Между «Наполеоном» и «К морю» пролег путь больших творческих исканий. Образ циника и эгоиста теперь ассоциировался с «демоном». И когда Пушкин в Михайловском, переделывая стихотворение «К морю», ввел туда образ Наполеона, строки Сен-Жюста снова, пришли ему на память. Н. В. Измайлов указывал, что в первоначальной редакции отсутствуют «образы Наполеона и Байрона», отсутствует и пессимистический мотив «пустоты мира» [350] . Мысль Пушкина: мир опустел после неудачи революционных движений начала 1820-х гг. — не могла быть выражена печатно, и поэтому пришлось оборвать 51-й стих на половине. Но это только подчеркивало значение зашифрованной цитаты из Сен-Жюста, которая выделялась как вывод и для осведомленного читателя приоткрывала мысль Пушкина: мир наполняется героизмом революционных борцов и пустеет с их гибелью.
350
Измайлов Н. В. Строфы о Наполеоне и Байроне в стихотворении «К морю» // Временник Пушкинской комиссии. М.; Л., 1941. С. 26.
Все случаи цитации и ссылок Пушкина на Ривароля учтены в исследовательской литературе [351] . Между тем одна из любопытнейших цитат до сих пор остается незамеченной.

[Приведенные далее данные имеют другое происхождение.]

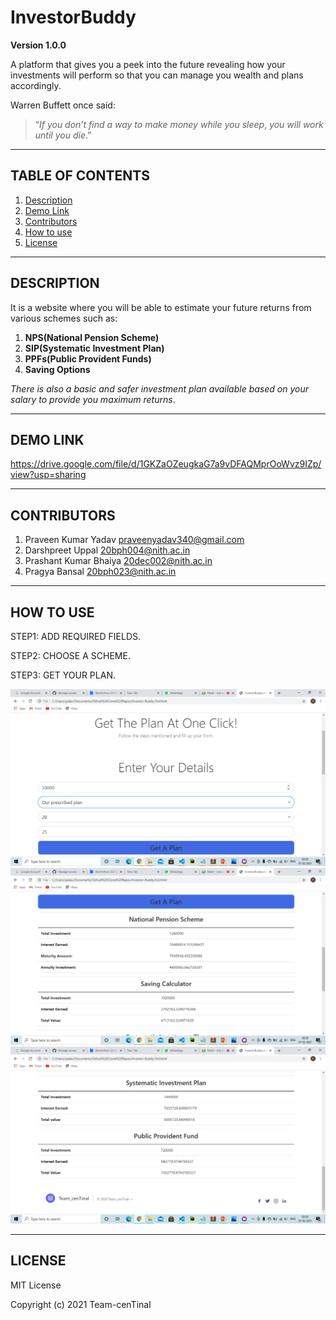 # InvestorBuddy

**Version 1.0.0**

A platform that gives you a peek into the future revealing how your investments will perform so that you can manage you 
wealth and plans accordingly.

Warren Buffett once said:

>“*If you don’t find a way to make money while you sleep*,
>*you will work until you die*.”

---

## TABLE OF CONTENTS

1. [Description](#description)
2. [Demo Link](#demo-link)
3. [Contributors](#contributors)
4. [How to use](#how-to-use)
5. [License](#license)

---
<a name="description"></a>
## DESCRIPTION

It is a website where you will be able to estimate your future returns from various schemes such as:

1. **NPS(National Pension Scheme)**
2. **SIP(Systematic Investment Plan)**
3. **PPFs(Public Provident Funds)**
4. **Saving Options**

*There is also a basic and safer investment plan available based on your salary to provide you maximum returns*.

---
<a name="demo-link"></a>
## DEMO LINK

https://drive.google.com/file/d/1GKZaOZeugkaG7a9vDFAQMprOoWvz9IZp/view?usp=sharing

---
<a name="contributors"></a>
## CONTRIBUTORS

1. Praveen Kumar Yadav praveenyadav340@gmail.com
2. Darshpreet Uppal 20bph004@nith.ac.in
3. Prashant Kumar Bhaiya 20dec002@nith.ac.in
4. Pragya Bansal 20bph023@nith.ac.in

---
<a name="how-to-use"></a>
## HOW TO USE

STEP1: ADD REQUIRED FIELDS.

STEP2: CHOOSE A SCHEME.

STEP3: GET YOUR PLAN.

![alt text](image/img1.jpeg)
![alt text](image/img2.jpeg)
![alt text](image/img3.jpeg)

---
<a name="license"></a>
## LICENSE

MIT License

Copyright (c) 2021 Team-cenTinal
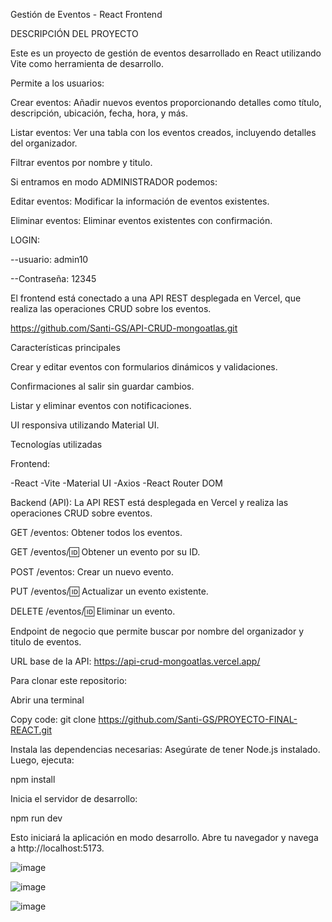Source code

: Gestión de Eventos - React Frontend

DESCRIPCIÓN DEL PROYECTO
     
Este es un proyecto de gestión de eventos desarrollado en React utilizando Vite como herramienta de desarrollo. 

Permite a los usuarios:

Crear eventos: Añadir nuevos eventos proporcionando detalles como título, descripción, ubicación, fecha, hora, y más.

Listar eventos: Ver una tabla con los eventos creados, incluyendo detalles del organizador.

Filtrar eventos por nombre y titulo.

Si entramos en modo ADMINISTRADOR podemos:

Editar eventos: Modificar la información de eventos existentes.

Eliminar eventos: Eliminar eventos existentes con confirmación.



LOGIN: 

--usuario: admin10 

--Contraseña: 12345


El frontend está conectado a una API REST desplegada en Vercel, que realiza las operaciones CRUD sobre los eventos.

https://github.com/Santi-GS/API-CRUD-mongoatlas.git

Características principales

Crear y editar eventos con formularios dinámicos y validaciones.

Confirmaciones al salir sin guardar cambios.

Listar y eliminar eventos con notificaciones.

UI responsiva utilizando Material UI.

Tecnologías utilizadas

Frontend:

-React
-Vite
-Material UI
-Axios
-React Router DOM


Backend (API):
La API REST está desplegada en Vercel y realiza las operaciones CRUD sobre eventos.

GET /eventos: Obtener todos los eventos.

GET /eventos/:id: Obtener un evento por su ID.

POST /eventos: Crear un nuevo evento.

PUT /eventos/:id: Actualizar un evento existente.

DELETE /eventos/:id: Eliminar un evento.

Endpoint de negocio que permite buscar por nombre del organizador y titulo de eventos.

URL base de la API:
https://api-crud-mongoatlas.vercel.app/

Para clonar este repositorio:

Abrir una terminal

Copy code:
git clone https://github.com/Santi-GS/PROYECTO-FINAL-REACT.git

Instala las dependencias necesarias: Asegúrate de tener Node.js instalado. Luego, ejecuta:

npm install

Inicia el servidor de desarrollo:

npm run dev

Esto iniciará la aplicación en modo desarrollo. Abre tu navegador y navega a http://localhost:5173.

![image](https://github.com/user-attachments/assets/b7b9e048-76bf-430f-91df-20b7de93fddc)

![image](https://github.com/user-attachments/assets/47895e0e-70bb-4844-af59-a6c71caa4323)

![image](https://github.com/user-attachments/assets/3f84d4c0-da9c-456d-95ae-82e23f13d464)



   
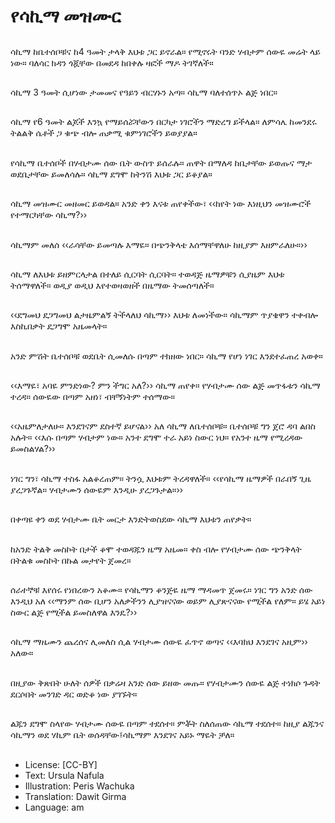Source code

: # የሳኪማ መዝሙር

##
ሳኪማ ከቤተሰቦቹና ከ4 ዓመት ታላቅ እህቱ ጋር ይኖራል። የሚኖሩት ባንድ ሃብታም ሰውዬ መሬት ላይ ነው። ባለሳር ክዳን ጎጇቸው በመደዳ ከበቀሉ ዛፎች ማዶ ትገኛለች።

##
ሳኪማ 3 ዓመት ሲሆነው ታመመና የዓይን ብርሃኑን አጣ። ሳኪማ ባለተሰጥኦ ልጅ ነበር።

##
ሳኪማ የ6 ዓመት ልጆች እንኳ የማይሰሯቸውን በርካታ ነገሮችን ማድረግ ይችላል። ለምሳሌ ከመንደሩ ትልልቅ ሴቶች ጋ ቁጭ ብሎ ጠቃሚ ቁምነገሮችን ይወያያል።

##
የሳኪማ ቤተሰቦች በሃብታሙ ሰው ቤት ውስጥ ይሰራሉ። ጠዋት በማለዳ ከቤታቸው ይወጡና ማታ ወደቤታቸው ይመለሳሉ። ሳኪማ ደግሞ ከትንሽ እህቱ ጋር ይቆያል።

##
ሳኪማ መዝሙር መዘመር ይወዳል። አንድ ቀን እናቱ ጠየቀችው፣ ‹‹ከየት ነው እነዚህን መዝሙሮች የተማርካቸው ሳኪማ?››

##
ሳኪማም መለሰ ‹‹ራሳቸው ይመጣሉ እማዬ። በጭንቅላቴ እሰማቸዋለሁ ከዚያም እዘምራለሁ።››

##
ሳኪማ ለእህቱ ይዘምርላታል በተለይ ሲርባት ሲርባት። ተወዳጅ ዜማዎቹን ሲያዜም እህቱ ትሰማዋለች። ወዲያ ወዲህ እየተወዛወዘች በዜማው ትመሰጣለች።

##
‹‹ደግመህ ደጋግመህ ልታዜምልኝ ትችላለህ ሳኪማ›› እህቱ ለመነችው። ሳኪማም ጥያቄዋን ተቀብሎ እስኪበቃት ደጋግሞ አዜመላት።

##
አንድ ምሽት ቤተሰቦቹ ወደቤት ሲመለሱ በጣም ተክዘው ነበር። ሳኪማ የሆነ ነገር እንደተፈጠረ አወቀ።

##
‹‹እማዬ፣ አባዬ ምንድነው? ምን ችግር አለ?›› ሳኪማ ጠየቀ። የሃብታሙ ሰው ልጅ መጥፋቱን ሳኪማ
ተረዳ። ሰውዬው በጣም አዘነ፣ ብቸኝነትም ተሰማው።

##
‹‹አዜምለታለሁ። እንደገናም ደስተኛ ይሆናል›› አለ ሳኪማ ለቤተሰቦቹ። ቤተሰቦቹ ግን ጀሮ ዳባ ልበስ አሉት። ‹‹እሱ በጣም ሃብታም ነው። አንተ ደግሞ ተራ አይነ ስውር ነህ። የአንተ ዜማ የሚረዳው ይመስልሃል?››

##
ነገር ግን፣ ሳኪማ ተስፋ አልቆረጠም። ትንሷ እህቱም ትረዳዋለች። ‹‹የሳኪማ ዜማዎች በራበኝ ጊዜ ያረጋጉኛል። ሃብታሙን ሰውዬም እንዲሁ ያረጋጉታል።››

##
በቀጣዩ ቀን ወደ ሃብታሙ ቤት መርታ እንድትወስደው ሳኪማ እህቱን ጠየቃት።

##
ከአንድ ትልቅ መስኮት በታች ቆሞ ተወዳጁን ዜማ አዜመ። ቀስ ብሎ የሃብታሙ ሰው ጭንቅላት በትልቁ መስኮት በኩል መታየት ጀመረ።

##
ሰራተኞቹ እየሰሩ የነበረውን አቆሙ። የሳኪማን ቆንጅዬ ዜማ ማዳመጥ ጀመሩ። ነገር ግን አንድ ሰው እንዲህ አለ ‹‹ማንም ሰው ቢሆን አለቃችንን ሊያዝናናው ወይም ሊያጽናናው የሚችል የለም። ይሄ አይነ ስውር ልጅ የሚችል ይመስለዋል እንዴ?››

##
ሳኪማ ማዜሙን ጨረሰና ሊመለስ ሲል ሃብታሙ ሰውዬ ፈጥኖ ወጣና ‹‹እባክህ እንደገና አዚም›› አለው።

##
በዚያው ቅጽበት ሁለት ሰዎች በቃሬዛ አንድ ሰው ይዘው መጡ። የሃብታሙን ሰውዬ ልጅ ተነክሶ ጉዳት ደርሶበት መንገድ ዳር ወድቆ ነው ያገኙት።

##
ልጁን ደግሞ ስላየው ሃብታሙ ሰውዬ በጣም ተደሰተ። ምቾት ስለሰጠው ሳኪማ ተደሰተ። ከዚያ ልጁንና ሳኪማን ወደ ሃኪም ቤት ወሰዳቸው፤ሳኪማም እንደገና አይኑ ማዬት ቻለ።

##
* License: [CC-BY]
* Text: Ursula Nafula
* Illustration: Peris Wachuka
* Translation: Dawit Girma
* Language: am
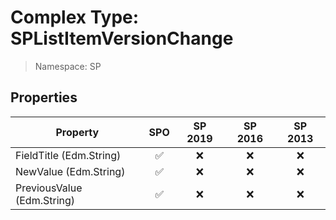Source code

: # Complex Type: SPListItemVersionChange

> Namespace: SP

## Properties

Property | SPO | SP 2019 | SP 2016 | SP 2013
----------|:---:|:-------:|:-------:|:-------:
FieldTitle (Edm.String) | ✅ | ❌ | ❌ | ❌
NewValue (Edm.String) | ✅ | ❌ | ❌ | ❌
PreviousValue (Edm.String) | ✅ | ❌ | ❌ | ❌
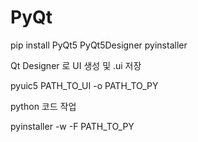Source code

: # PyQt

pip install PyQt5 PyQt5Designer pyinstaller

Qt Designer 로 UI 생성 및 .ui 저장

pyuic5 PATH_TO_UI -o PATH_TO_PY

python 코드 작업

pyinstaller -w -F PATH_TO_PY
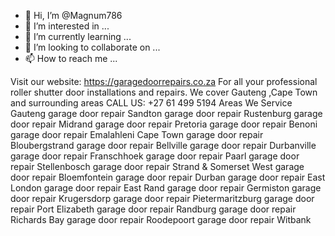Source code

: - 👋 Hi, I’m @Magnum786
- 👀 I’m interested in ...
- 🌱 I’m currently learning ...
- 💞️ I’m looking to collaborate on ...
- 📫 How to reach me ...

<!---
Magnum786/Magnum786 is a ✨ special ✨ repository because its `README.md` (this file) appears on your GitHub profile.
You can click the Preview link to take a look at your changes.
--->
Visit our website: https://garagedoorrepairs.co.za
For all your professional roller shutter door installations and repairs.
We cover Gauteng ,Cape Town and surrounding areas
CALL US: +27 61 499 5194 
Areas We Service
Gauteng garage door repair
Sandton garage door repair
Rustenburg garage door repair
Midrand garage door repair
Pretoria garage door repair
Benoni garage door repair
Emalahleni
Cape Town garage door repair
Bloubergstrand garage door repair
Bellville garage door repair
Durbanville garage door repair
Franschhoek garage door repair
Paarl garage door repair
Stellenbosch garage door repair
Strand & Somerset West garage door repair
Bloemfontein garage door repair
Durban garage door repair
East London garage door repair
East Rand garage door repair
Germiston garage door repair
Krugersdorp garage door repair
Pietermaritzburg garage door repair
Port Elizabeth garage door repair
Randburg garage door repair
Richards Bay garage door repair
Roodepoort garage door repair
Witbank
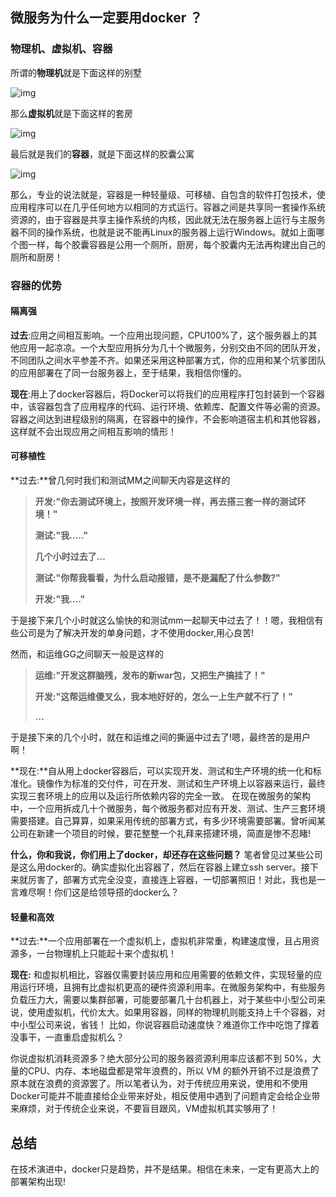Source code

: ## 微服务为什么一定要用docker ？

### 物理机、虚拟机、容器

所谓的**物理机**就是下面这样的别墅

![img](https://mmbiz.qpic.cn/mmbiz_jpg/SYoYmIOcI5qicOcLAxn1g0nc05gb1IibicmLSCVFjIzEr83DfwOBMOH5atEHFo4nEJ5kjsXQNiaetPaBERPeWP0ZZA/640?wx_fmt=jpeg&tp=webp&wxfrom=5&wx_lazy=1&wx_co=1)



那么**虚拟机**就是下面这样的套房

![img](https://mmbiz.qpic.cn/mmbiz_jpg/SYoYmIOcI5qicOcLAxn1g0nc05gb1Iibicmzgt2KkQZj0yLGJAaQ80pN3KsE6eSzPygomIeGWucDKKX7KgBbH469Q/640?wx_fmt=jpeg&tp=webp&wxfrom=5&wx_lazy=1&wx_co=1)

最后就是我们的**容器**，就是下面这样的胶囊公寓

![img](https://mmbiz.qpic.cn/mmbiz_jpg/SYoYmIOcI5qicOcLAxn1g0nc05gb1IibicmpjHNk9rnBiceq2gdXIsBlgric17J8uichibrG5VSwsibHSBvfhvzDu7vQcw/640?wx_fmt=jpeg&tp=webp&wxfrom=5&wx_lazy=1&wx_co=1)

那么，专业的说法就是，容器是一种轻量级、可移植、自包含的软件打包技术，使应用程序可以在几乎任何地方以相同的方式运行。容器之间是共享同一套操作系统资源的，由于容器是共享主操作系统的内核，因此就无法在服务器上运行与主服务器不同的操作系统，也就是说不能再Linux的服务器上运行Windows。就如上面哪个图一样，每个胶囊容器是公用一个厕所，厨房，每个胶囊内无法再构建出自己的厕所和厨房！

### 容器的优势

#### 隔离强

**过去**:应用之间相互影响。一个应用出现问题，CPU100%了，这个服务器上的其他应用一起凉凉。一个大型应用拆分为几十个微服务，分别交由不同的团队开发，不同团队之间水平参差不齐。如果还采用这种部署方式，你的应用和某个坑爹团队的应用部署在了同一台服务器上，至于结果，我相信你懂的。

**现在**:用上了docker容器后，将Docker可以将我们的应用程序打包封装到一个容器中，该容器包含了应用程序的代码、运行环境、依赖库、配置文件等必需的资源。容器之间达到进程级别的隔离，在容器中的操作，不会影响道宿主机和其他容器，这样就不会出现应用之间相互影响的情形！

#### 可移植性

**过去:**曾几何时我们和测试MM之间聊天内容是这样的

> **开发:"你去测试环境上，按照开发环境一样，再去搭三套一样的测试环境！"**    
>
> **测试:"我….."**    
>
> **几个小时过去了…**    
>
> **测试:"你帮我看看，为什么启动报错，是不是漏配了什么参数?"**    
>
> **开发:"我…."**

于是接下来几个小时就这么愉快的和测试mm一起聊天中过去了！！嗯，我相信有些公司是为了解决开发的单身问题，才不使用docker,用心良苦!

然而，和运维GG之间聊天一般是这样的

> **运维:"开发这群脑残，发布的新war包，又把生产搞挂了！"**   
>
> **开发:"这帮运维傻叉么，我本地好好的，怎么一上生产就不行了！"**   
>
> **…**

于是接下来的几个小时，就在和运维之间的撕逼中过去了!嗯，最终苦的是用户啊！

**现在:**自从用上docker容器后，可以实现开发、测试和生产环境的统一化和标准化。镜像作为标准的交付件，可在开发、测试和生产环境上以容器来运行，最终实现三套环境上的应用以及运行所依赖内容的完全一致。
在现在微服务的架构中，一个应用拆成几十个微服务，每个微服务都对应有开发、测试、生产三套环境需要搭建。自己算算，如果采用传统的部署方式，有多少环境需要部署。曾听闻某公司在新建一个项目的时候，要花整整一个礼拜来搭建环境，简直是惨不忍睹!

**什么，你和我说，你们用上了docker，却还存在这些问题？**
笔者曾见过某些公司是这么用docker的。确实虚拟化出容器了，然后在容器上建立ssh server。接下来就厉害了，部署方式完全没变，直接连上容器，一切部署照旧！对此，我也是一言难尽啊！你们这是给领导搭的docker么？

#### 轻量和高效

**过去:**一个应用部署在一个虚拟机上，虚拟机非常重，构建速度慢，且占用资源多，一台物理机上只能起十来个虚拟机！

**现在:**
和虚拟机相比，容器仅需要封装应用和应用需要的依赖文件，实现轻量的应用运行环境，且拥有比虚拟机更高的硬件资源利用率。在微服务架构中，有些服务负载压力大，需要以集群部署，可能要部署几十台机器上，对于某些中小型公司来说，使用虚拟机，代价太大。如果用容器，同样的物理机则能支持上千个容器，对中小型公司来说，省钱！
比如，你说容器启动速度快？难道你工作中吃饱了撑着没事干，一直重启虚拟机么？


你说虚拟机消耗资源多？绝大部分公司的服务器资源利用率应该都不到 50%，大量的CPU、内存、本地磁盘都是常年浪费的，所以 VM 的额外开销不过是浪费了原本就在浪费的资源罢了。所以笔者认为，对于传统应用来说，使用和不使用Docker可能并不能直接给企业带来好处，相反使用中遇到了问题肯定会给企业带来麻烦，对于传统企业来说，不要盲目跟风，VM虚拟机其实够用了！

## 总结

在技术演进中，docker只是趋势，并不是结果。相信在未来，一定有更高大上的部署架构出现!
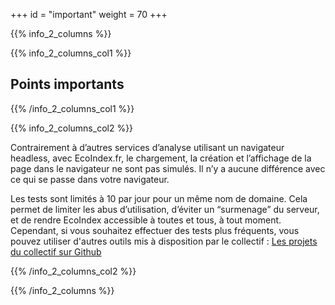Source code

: +++
id = "important"
weight = 70
+++

{{% info_2_columns %}}

{{% info_2_columns_col1 %}}

## Points importants

{{% /info_2_columns_col1 %}}

{{% info_2_columns_col2 %}}

Contrairement à d’autres services d’analyse utilisant un navigateur headless, avec EcoIndex.fr, le chargement, la
création et l’affichage de la page dans le navigateur ne sont pas simulés. Il n’y a aucune différence avec ce qui se
passe dans votre navigateur.

Les tests sont limités à 10 par jour pour un même nom de domaine. Cela permet de limiter les abus d’utilisation, d’éviter un “surmenage” du serveur, et de rendre EcoIndex accessible à toutes et tous, à tout moment. Cependant, si vous souhaitez effectuer des tests plus fréquents, vous pouvez utiliser d'autres outils mis à disposition par le collectif : [Les projets du collectif sur Github](https://github.com/cnumr)    

{{% /info_2_columns_col2 %}}

{{% /info_2_columns %}}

План к «Сценам из рыцарских времен» заключается сценой появления Фауста на хвосте дьявола. Смысл ее Пушкин пояснил в скобках: «decouverte de l'imprimerie, autre artillerie» [352] (VII, 346). Приведенные слова представляют собой ссылку на хорошо известное Пушкину и его современникам изречение: «L'imprimerie est artillerie de la pensee» [353] . Еще до Пушкина это изречение привлекло внимание Вяземского, который включил его в свою статью «Нечто о Ривароле», опубликованную в 1810 г. в «Вестнике Европы». Среди прочих здесь читаем: «Печатание — артиллерия мыслей» [354] .
351
См.: Козлин Н. К. Пушкин-прозаик и французские острословы XVIII века (Шамфор, Ривароль, Рюльер) // Известия ОРЯС. 1928. Кн. 2. С. 536–558.
352
«Изобретение печатного дела, этой новой артиллерии» (франц.).
353
«Печатное дело — это артиллерия мысли» (франц.). Espris de Rivarol. Paris. 1808. Р. 44.
354
Вестник Европы. 1810. Ч. 52. С. 36.
Вяземского, как и Пушкина, привлекала к Риваролю, прежде всего, характерная для его творчества культура остроумия, заключавшегося в новизне и чрезвычайной точности выражения. Вяземский любил цитировать Ривароля, часто не указывая источника. Так, в письме к Жуковскому от 9 января 1823 г. он замечает: «Кажется, о ком-то говорили, qu'il avait des gestes et des cris dans son style. Такой автор был бы мой любимейший» [355] . Это пересказ изречения: «Rousseau a des cris et des gestes dans son style. II n'ecrit point, il est toujours la tribune» [356] . Парадокс Ривароля превратился под пером Пушкина в глубокое размышление о том, что средневековье пало под совокупными ударами технического прогресса, изобретения пороха и артиллерии, подорвавшей материальные основы рыцарского господства (образ брата Бертольда), и свободной мысли просвещения, поэзии (Франц), разрушившей его духовную власть. Глубоко знаменательно, что именно в те годы, когда широко распространилась мысль об антагонизме техники и поэзии (ср. «Последний поэт» Баратынского), Пушкин выступил с утверждением их союза в антифеодальной борьбе.
355
Вяземский П. А. Эстетика и литературная критика. М., 1984. С. 382.
356
Oeuvres completes de Rivarol. Paris, 1808. Т. 5. Р. 332. «В стиле Руссо были и жесты, и восклицания. Он не писал — он всегда был на трибуне» (франц.).
1960
Об отношении Пушкина в годы южной ссылки к Робеспьеру
Общее отрицательное отношение русских дворянских революционеров руководителям якобинского движения представляется настолько естественным, что исследователи, как правило, не пытаются устанавливать оттенков и деталей этой проблемы. Возможность различного отношения со стороны русских деятелей начала XIX в. к Робеспьеру и Марату даже не приходит в голову современным исследователям, привыкшим к обобщенно-суммарным характеристикам. «Готовые признать заслуги дворянских революционеров 1789 г. — Мирабо и Лафайета <…> русские дворянские революционеры отчасти могли симпатизировать и партии французской крупной буржуазии — жирондистам. Якобинцы же (различных течений среди них они еще не видали) внушали им большей частью ужас или даже отвращение» [357] .
357
Волк С. С. Исторические взгляды декабристов. М.; Л., 1958. С. 261.